**PROVIDED INFORMATION**
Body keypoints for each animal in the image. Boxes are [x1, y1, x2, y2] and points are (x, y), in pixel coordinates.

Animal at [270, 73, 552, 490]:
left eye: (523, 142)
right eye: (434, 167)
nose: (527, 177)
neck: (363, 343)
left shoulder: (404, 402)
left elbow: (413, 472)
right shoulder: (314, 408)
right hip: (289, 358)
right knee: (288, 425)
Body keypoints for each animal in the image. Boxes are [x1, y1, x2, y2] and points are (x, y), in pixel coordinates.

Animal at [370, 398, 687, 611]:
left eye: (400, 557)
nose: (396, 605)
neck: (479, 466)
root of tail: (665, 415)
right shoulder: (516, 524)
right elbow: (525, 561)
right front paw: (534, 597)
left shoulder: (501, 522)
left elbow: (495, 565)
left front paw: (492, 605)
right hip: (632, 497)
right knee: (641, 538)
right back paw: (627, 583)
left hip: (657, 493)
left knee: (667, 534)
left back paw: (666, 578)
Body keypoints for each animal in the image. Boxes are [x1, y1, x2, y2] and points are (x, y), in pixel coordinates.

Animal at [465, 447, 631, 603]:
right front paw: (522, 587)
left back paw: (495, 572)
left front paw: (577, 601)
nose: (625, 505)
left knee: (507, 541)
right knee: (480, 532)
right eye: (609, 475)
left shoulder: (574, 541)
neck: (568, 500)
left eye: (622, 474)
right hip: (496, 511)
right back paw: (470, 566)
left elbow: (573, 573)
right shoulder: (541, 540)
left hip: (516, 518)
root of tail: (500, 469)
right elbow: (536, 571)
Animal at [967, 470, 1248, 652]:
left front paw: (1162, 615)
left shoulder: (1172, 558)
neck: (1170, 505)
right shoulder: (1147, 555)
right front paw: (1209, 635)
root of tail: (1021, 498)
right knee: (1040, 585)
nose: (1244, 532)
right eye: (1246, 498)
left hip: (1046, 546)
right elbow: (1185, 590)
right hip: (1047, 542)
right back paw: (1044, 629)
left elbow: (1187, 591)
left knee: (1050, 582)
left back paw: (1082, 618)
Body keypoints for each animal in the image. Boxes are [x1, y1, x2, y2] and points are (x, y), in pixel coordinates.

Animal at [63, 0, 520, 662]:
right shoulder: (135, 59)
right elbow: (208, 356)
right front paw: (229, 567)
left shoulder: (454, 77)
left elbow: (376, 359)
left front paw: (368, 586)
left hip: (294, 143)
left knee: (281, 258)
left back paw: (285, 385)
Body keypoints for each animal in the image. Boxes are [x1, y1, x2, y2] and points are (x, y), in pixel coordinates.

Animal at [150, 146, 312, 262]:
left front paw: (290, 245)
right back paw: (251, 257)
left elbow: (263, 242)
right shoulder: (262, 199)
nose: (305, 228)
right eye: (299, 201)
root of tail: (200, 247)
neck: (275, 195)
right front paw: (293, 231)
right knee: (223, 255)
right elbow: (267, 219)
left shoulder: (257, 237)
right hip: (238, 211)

**ABOUT THIS EXERCISE**
Each line of the records belongs in the answer, reproduced exactly.

**TASK ANSWER**
Body keypoints for each animal in the image. Boxes are [x1, y1, x2, y2] and points are (x, y), in pixel coordinates.

Animal at [270, 73, 552, 490]:
left eye: (523, 142)
right eye: (434, 167)
nose: (527, 177)
neck: (363, 343)
left shoulder: (404, 402)
left elbow: (413, 472)
right shoulder: (314, 408)
right hip: (289, 358)
right knee: (288, 425)
Body keypoints for each animal in the image. Boxes are [x1, y1, x2, y2] and points are (x, y), in pixel coordinates.

Animal at [370, 398, 687, 611]:
left eye: (400, 557)
nose: (396, 605)
neck: (479, 466)
root of tail: (665, 415)
right shoulder: (516, 524)
right elbow: (525, 561)
right front paw: (534, 597)
left shoulder: (501, 522)
left elbow: (495, 565)
left front paw: (492, 605)
right hip: (632, 497)
right knee: (641, 538)
right back paw: (627, 583)
left hip: (657, 493)
left knee: (667, 534)
left back paw: (666, 578)
Body keypoints for each animal in the image. Boxes are [x1, y1, x2, y2] and points are (x, y), in pixel coordinates.

Animal at [465, 447, 631, 603]:
right front paw: (522, 587)
left back paw: (495, 572)
left front paw: (577, 601)
nose: (625, 505)
left knee: (507, 541)
right knee: (480, 532)
right eye: (609, 475)
left shoulder: (574, 541)
neck: (568, 500)
left eye: (622, 474)
right hip: (496, 511)
right back paw: (470, 566)
left elbow: (573, 573)
right shoulder: (541, 540)
left hip: (516, 518)
root of tail: (500, 469)
right elbow: (536, 571)
Animal at [967, 470, 1248, 652]:
left front paw: (1162, 615)
left shoulder: (1172, 558)
neck: (1170, 505)
right shoulder: (1147, 555)
right front paw: (1209, 635)
root of tail: (1021, 498)
right knee: (1040, 585)
nose: (1244, 532)
right eye: (1246, 498)
left hip: (1046, 546)
right elbow: (1185, 590)
right hip: (1047, 542)
right back paw: (1044, 629)
left elbow: (1187, 591)
left knee: (1050, 582)
left back paw: (1082, 618)
Body keypoints for each animal in the image. Boxes are [x1, y1, x2, y2] and points are (x, y), in pixel coordinates.

Animal at [63, 0, 520, 662]:
right shoulder: (135, 59)
right elbow: (208, 356)
right front paw: (229, 567)
left shoulder: (454, 77)
left elbow: (376, 359)
left front paw: (368, 586)
left hip: (294, 143)
left knee: (281, 258)
left back paw: (285, 385)
Body keypoints for each animal in the image. Boxes are [x1, y1, x2, y2] and points are (x, y), in pixel coordinates.

Animal at [150, 146, 312, 262]:
left front paw: (290, 245)
right back paw: (251, 257)
left elbow: (263, 242)
right shoulder: (262, 199)
nose: (305, 228)
right eye: (299, 201)
root of tail: (200, 247)
neck: (275, 195)
right front paw: (293, 231)
right knee: (223, 255)
right elbow: (267, 219)
left shoulder: (257, 237)
right hip: (238, 211)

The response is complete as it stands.